Logistic regression was used to test the association between the variables and post-PHEA hypertension and coded as a binary outcome (1 = hypertension, 0 = no hypertension). A purposeful model was used to select variables [26]. First, each variable was tested individually to document its unadjusted association with the outcome. A multivariable model was then built using variables with a p-value of < 0.25 from the univariate analysis or of known clinical importance. Backward stepwise elimination was used to find a reduced model that best fits the data, defined at the highest likelihood ratio test for goodness of fit. The final model was assessed to ensure it met the assumptions necessary for logistic regression: no multicollinearity in the variables, linear relationships in the logit of the outcomes, and no unduly influential values. Plausible interactions between variables were tested by including interaction variables in the model and assessing significance and goodness of fit.

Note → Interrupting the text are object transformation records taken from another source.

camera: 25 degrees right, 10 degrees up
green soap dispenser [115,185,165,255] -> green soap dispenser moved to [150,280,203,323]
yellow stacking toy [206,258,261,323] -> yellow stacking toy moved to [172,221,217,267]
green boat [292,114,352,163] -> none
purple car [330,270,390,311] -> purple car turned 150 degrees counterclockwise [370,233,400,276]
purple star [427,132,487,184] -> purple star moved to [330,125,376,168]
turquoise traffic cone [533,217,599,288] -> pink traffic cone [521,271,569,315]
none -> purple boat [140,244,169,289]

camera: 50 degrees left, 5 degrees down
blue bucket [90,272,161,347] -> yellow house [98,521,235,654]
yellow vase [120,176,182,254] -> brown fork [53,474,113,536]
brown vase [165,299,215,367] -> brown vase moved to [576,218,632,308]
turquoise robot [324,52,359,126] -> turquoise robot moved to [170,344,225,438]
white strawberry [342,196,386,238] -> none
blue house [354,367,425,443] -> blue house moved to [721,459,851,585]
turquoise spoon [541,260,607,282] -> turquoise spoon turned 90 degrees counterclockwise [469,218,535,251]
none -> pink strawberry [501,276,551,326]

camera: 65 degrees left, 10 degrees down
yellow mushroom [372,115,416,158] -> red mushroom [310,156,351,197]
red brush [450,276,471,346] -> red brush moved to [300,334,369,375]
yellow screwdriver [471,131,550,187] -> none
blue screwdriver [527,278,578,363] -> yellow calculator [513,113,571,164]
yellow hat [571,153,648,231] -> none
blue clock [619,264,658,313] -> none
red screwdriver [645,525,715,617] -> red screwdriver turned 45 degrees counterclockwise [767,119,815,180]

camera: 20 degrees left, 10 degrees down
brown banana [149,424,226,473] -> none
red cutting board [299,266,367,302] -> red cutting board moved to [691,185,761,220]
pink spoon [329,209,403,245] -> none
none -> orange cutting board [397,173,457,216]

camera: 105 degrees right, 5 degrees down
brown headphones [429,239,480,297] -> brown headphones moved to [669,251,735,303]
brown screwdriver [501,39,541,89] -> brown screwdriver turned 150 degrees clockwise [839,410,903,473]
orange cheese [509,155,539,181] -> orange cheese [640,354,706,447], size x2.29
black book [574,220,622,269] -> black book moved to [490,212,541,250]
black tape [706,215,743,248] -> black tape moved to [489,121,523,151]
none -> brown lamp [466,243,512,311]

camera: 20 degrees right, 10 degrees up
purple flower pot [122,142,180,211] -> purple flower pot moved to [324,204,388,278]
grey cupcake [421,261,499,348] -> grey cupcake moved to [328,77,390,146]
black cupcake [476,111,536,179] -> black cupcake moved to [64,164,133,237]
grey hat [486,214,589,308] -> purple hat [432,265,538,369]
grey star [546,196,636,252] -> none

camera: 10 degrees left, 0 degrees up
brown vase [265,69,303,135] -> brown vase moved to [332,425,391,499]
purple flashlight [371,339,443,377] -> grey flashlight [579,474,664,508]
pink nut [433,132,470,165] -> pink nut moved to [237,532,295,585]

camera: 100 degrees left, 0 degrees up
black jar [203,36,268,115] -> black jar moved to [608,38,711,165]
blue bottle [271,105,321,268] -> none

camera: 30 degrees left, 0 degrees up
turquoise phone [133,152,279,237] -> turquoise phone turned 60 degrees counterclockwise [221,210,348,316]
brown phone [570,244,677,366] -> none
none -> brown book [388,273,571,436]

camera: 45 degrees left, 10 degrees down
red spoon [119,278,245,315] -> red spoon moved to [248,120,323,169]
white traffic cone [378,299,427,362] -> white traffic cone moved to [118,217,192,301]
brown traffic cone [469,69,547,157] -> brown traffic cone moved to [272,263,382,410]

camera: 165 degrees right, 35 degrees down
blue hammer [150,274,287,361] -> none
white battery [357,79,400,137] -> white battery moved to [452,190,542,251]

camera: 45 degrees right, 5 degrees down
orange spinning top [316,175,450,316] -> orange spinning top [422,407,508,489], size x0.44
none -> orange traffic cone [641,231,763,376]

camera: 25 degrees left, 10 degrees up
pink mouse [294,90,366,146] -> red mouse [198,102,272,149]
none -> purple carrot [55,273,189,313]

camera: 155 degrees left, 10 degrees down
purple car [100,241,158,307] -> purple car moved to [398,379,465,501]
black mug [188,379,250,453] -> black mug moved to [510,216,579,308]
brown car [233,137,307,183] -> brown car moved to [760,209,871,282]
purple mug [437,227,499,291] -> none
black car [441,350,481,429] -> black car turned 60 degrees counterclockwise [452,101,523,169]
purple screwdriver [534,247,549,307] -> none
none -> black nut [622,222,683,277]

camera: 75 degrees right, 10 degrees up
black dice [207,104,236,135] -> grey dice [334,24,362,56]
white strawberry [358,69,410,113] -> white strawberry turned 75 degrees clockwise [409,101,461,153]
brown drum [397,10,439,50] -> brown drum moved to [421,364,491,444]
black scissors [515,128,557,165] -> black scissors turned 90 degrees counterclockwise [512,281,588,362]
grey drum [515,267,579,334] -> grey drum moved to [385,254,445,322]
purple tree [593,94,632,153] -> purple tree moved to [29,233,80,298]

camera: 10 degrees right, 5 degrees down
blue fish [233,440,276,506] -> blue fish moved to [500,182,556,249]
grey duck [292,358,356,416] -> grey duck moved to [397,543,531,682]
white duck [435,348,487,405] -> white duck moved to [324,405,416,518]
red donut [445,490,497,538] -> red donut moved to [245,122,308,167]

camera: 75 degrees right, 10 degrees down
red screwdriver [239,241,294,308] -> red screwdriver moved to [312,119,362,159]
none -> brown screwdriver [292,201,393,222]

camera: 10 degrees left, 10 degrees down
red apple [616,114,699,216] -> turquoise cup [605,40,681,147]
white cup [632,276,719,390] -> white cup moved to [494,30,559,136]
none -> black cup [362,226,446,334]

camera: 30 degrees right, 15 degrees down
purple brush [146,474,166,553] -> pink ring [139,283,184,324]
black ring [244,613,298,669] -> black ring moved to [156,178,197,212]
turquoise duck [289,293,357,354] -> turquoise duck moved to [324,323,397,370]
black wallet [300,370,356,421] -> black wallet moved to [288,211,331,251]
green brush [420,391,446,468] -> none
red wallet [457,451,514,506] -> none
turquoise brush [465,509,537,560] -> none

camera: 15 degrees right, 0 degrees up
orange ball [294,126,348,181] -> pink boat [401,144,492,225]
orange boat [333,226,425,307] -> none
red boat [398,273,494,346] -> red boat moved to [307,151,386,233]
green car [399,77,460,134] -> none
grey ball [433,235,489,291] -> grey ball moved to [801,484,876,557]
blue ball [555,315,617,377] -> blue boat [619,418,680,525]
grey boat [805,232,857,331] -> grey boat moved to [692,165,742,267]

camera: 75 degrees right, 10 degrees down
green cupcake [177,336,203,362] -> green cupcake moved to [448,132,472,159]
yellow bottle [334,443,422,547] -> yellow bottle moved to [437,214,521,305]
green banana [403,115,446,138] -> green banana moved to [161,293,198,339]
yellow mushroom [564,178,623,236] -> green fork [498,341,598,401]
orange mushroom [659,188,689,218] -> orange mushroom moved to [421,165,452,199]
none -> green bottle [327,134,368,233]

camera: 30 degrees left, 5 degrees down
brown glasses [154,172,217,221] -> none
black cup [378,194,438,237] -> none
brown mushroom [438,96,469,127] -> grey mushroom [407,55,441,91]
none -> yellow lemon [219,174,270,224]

For variables grouped in categories, the group containing the most cases was used as the baseline reference in the regression model. Patients were divided into four age groups: 16–34 years; 35–54 years; 55–74 years; 75 + years. Pre-PHEA SBP was grouped as: Low (< 90), Mid (90–140), High (141–180), Critical (> 180) mmHg; heart rate was grouped as: Low (< 60), Mid (60–100), High (> 100) beats/minute; and respiratory rate was grouped as: Low (< 10), Mid [10,11,12,13,14,15,16,17,18,19,20,21,22,23,24,25], High (> 25) breaths/minute [27]. For all drug dosage categories, 1 mg/mcg kg− 1 was used as the reference group.

Ethical approval for the study was granted by Allied Health, Nursing & Midwifery and Medicine School Research Ethics Panel at Anglia Ruskin University (ETH2223-3743). The STROBE (Strengthening the Reporting of Observational studies in Epidemiology) reporting guideline was followed [28].